*** TEXT SHOWN ***

Regional League Championships 2012
- Season: 2012
- Champions: Ayutthaya
- Promoted: Ayutthaya Rayong Rayong United Trat

= 2012 Regional League Division 2 =

The 2012 Regional League Division 2 (also known as the AIS Regional League Division 2 for sponsorship reasons) was contested by the five regional league winners and runners up of the 3rd level championships of Thailand. The two best 3rd placed teams from the regional leagues also take part

Twelve teams were split into two groups of A & B, with the top two teams from group A & B gaining promotion to the Yamaha League-1 for the 2013 campaign, along with this, the two group winners would play off to determine the overall champions.

==2012 Regional League table All locations==

===2012===
red Zone:2012 Regional League Division 2 Bangkok Metropolitan Region

Yellow Zone:2012 Regional League Division 2 Central & Eastern Region

Green Zone: 2012 Regional League Division 2 Northern Region Region

  Orange Zone:2012 Regional League Division 2 North Eastern Region

Blue Zone:2012 Regional League Division 2 Southern Region

===List of qualified teams===

- Bangkok & field (2)
- Thai Honda (Winner)
- Rayong United (Runner-up)

- Central & Eastern (3)
- Ayutthaya (Winner)
- Rayong (Runner-up)
- Trat (3rd)

- Northern (3)
- Chiangmai (Winner)
- Phitsanulok (Runner-up)
- Paknampho NSRU (3rd)

- North Eastern (2)
- Roi Et United (Winner)
- Sisaket United (Runner-up)

- Southern (2)
- Trang (Winner)
- Pattani (Runner-up, Winner Championship Pool Qualifying play-off)

*** End of TEXT SHOWN ***
*** SUPPLIED INFORMATION ***

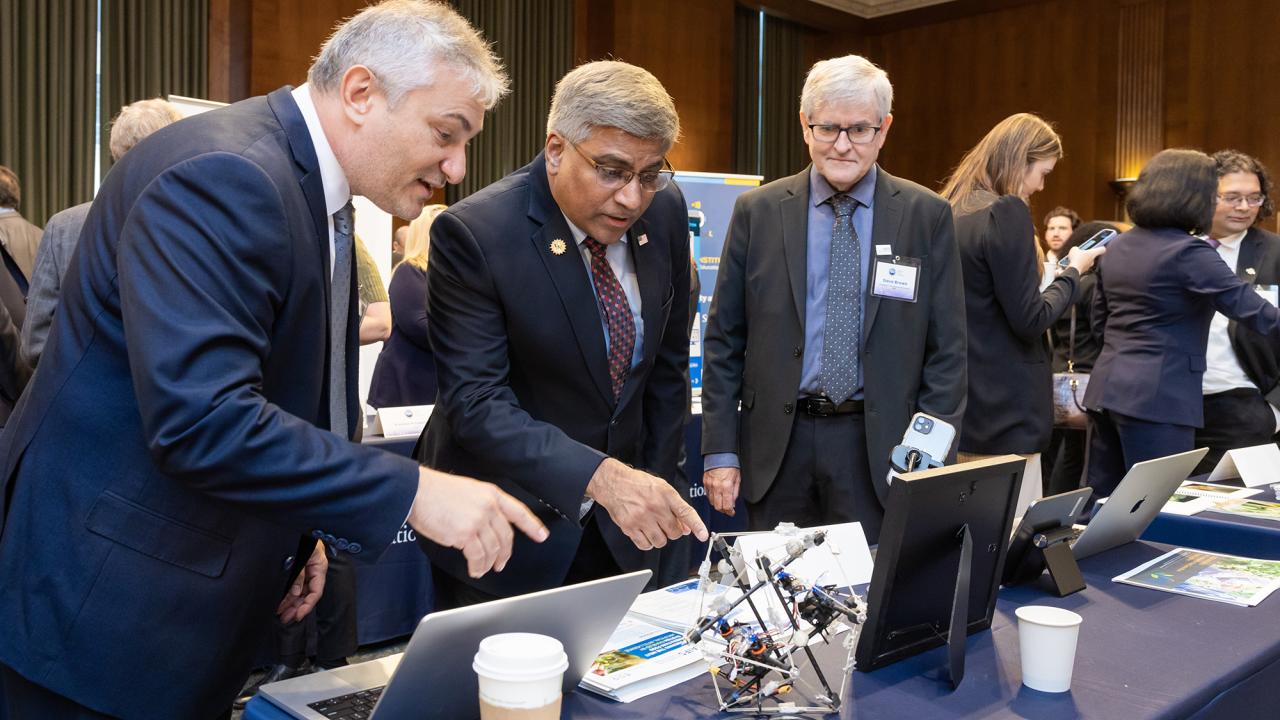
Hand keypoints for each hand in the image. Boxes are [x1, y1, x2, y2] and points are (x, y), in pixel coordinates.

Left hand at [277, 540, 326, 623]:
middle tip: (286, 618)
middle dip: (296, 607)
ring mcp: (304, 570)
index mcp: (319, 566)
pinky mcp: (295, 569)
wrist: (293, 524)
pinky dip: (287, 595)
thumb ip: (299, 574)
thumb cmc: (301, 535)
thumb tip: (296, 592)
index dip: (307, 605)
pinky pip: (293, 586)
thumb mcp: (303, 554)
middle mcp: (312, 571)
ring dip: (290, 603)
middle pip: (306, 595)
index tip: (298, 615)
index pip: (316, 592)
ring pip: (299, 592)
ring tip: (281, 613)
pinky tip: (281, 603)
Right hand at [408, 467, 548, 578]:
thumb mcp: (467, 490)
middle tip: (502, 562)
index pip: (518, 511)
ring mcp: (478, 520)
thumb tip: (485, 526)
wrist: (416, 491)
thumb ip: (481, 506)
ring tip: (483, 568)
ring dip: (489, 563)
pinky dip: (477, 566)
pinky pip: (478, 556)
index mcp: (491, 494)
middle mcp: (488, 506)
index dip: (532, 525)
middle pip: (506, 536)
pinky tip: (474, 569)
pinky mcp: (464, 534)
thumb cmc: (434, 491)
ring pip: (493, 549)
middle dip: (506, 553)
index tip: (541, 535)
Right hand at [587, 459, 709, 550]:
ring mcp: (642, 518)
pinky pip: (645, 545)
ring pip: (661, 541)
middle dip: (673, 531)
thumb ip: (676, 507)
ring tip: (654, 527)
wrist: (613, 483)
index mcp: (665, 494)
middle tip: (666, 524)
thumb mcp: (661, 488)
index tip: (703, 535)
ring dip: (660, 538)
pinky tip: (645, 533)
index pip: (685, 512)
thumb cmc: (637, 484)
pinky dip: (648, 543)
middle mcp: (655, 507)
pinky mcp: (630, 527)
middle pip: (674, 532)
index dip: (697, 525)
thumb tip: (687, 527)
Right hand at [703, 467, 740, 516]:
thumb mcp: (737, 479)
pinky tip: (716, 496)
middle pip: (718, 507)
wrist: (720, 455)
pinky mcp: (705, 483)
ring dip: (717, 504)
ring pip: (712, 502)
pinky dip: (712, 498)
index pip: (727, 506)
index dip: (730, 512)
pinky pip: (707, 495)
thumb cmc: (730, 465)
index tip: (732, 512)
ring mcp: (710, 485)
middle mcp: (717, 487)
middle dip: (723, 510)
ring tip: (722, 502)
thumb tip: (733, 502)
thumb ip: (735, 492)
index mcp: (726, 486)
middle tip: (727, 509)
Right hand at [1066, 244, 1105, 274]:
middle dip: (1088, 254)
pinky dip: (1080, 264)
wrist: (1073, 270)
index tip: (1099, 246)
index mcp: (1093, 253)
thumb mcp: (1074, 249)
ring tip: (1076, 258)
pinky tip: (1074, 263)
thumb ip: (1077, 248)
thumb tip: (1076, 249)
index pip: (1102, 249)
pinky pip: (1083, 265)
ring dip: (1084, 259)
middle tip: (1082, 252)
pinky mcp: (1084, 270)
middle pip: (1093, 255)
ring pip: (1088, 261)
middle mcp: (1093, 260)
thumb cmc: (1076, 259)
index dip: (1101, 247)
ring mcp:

*** End of SUPPLIED INFORMATION ***

- [WHAT TO DO]:
1. In the 2012 Regional League Division 2 text, which league did the promoted teams move up to for the 2013 campaign?
2. Please write out the part of the 2012 Regional League Division 2 text that opens with the words containing "Orange Zone:2012 Regional" and closes with "Thai Honda (Winner)", substituting "Bangkok United" for "Thai Honda".
The entries aren't needed for anything here.

- [ANSWERS FOR THE TASKS]:
1. The Yamaha League-1.

2.
Orange Zone:2012 Regional League Division 2 North Eastern Region

Blue Zone:2012 Regional League Division 2 Southern Region

===List of qualified teams===

- Bangkok & field (2)
- Bangkok United (Winner)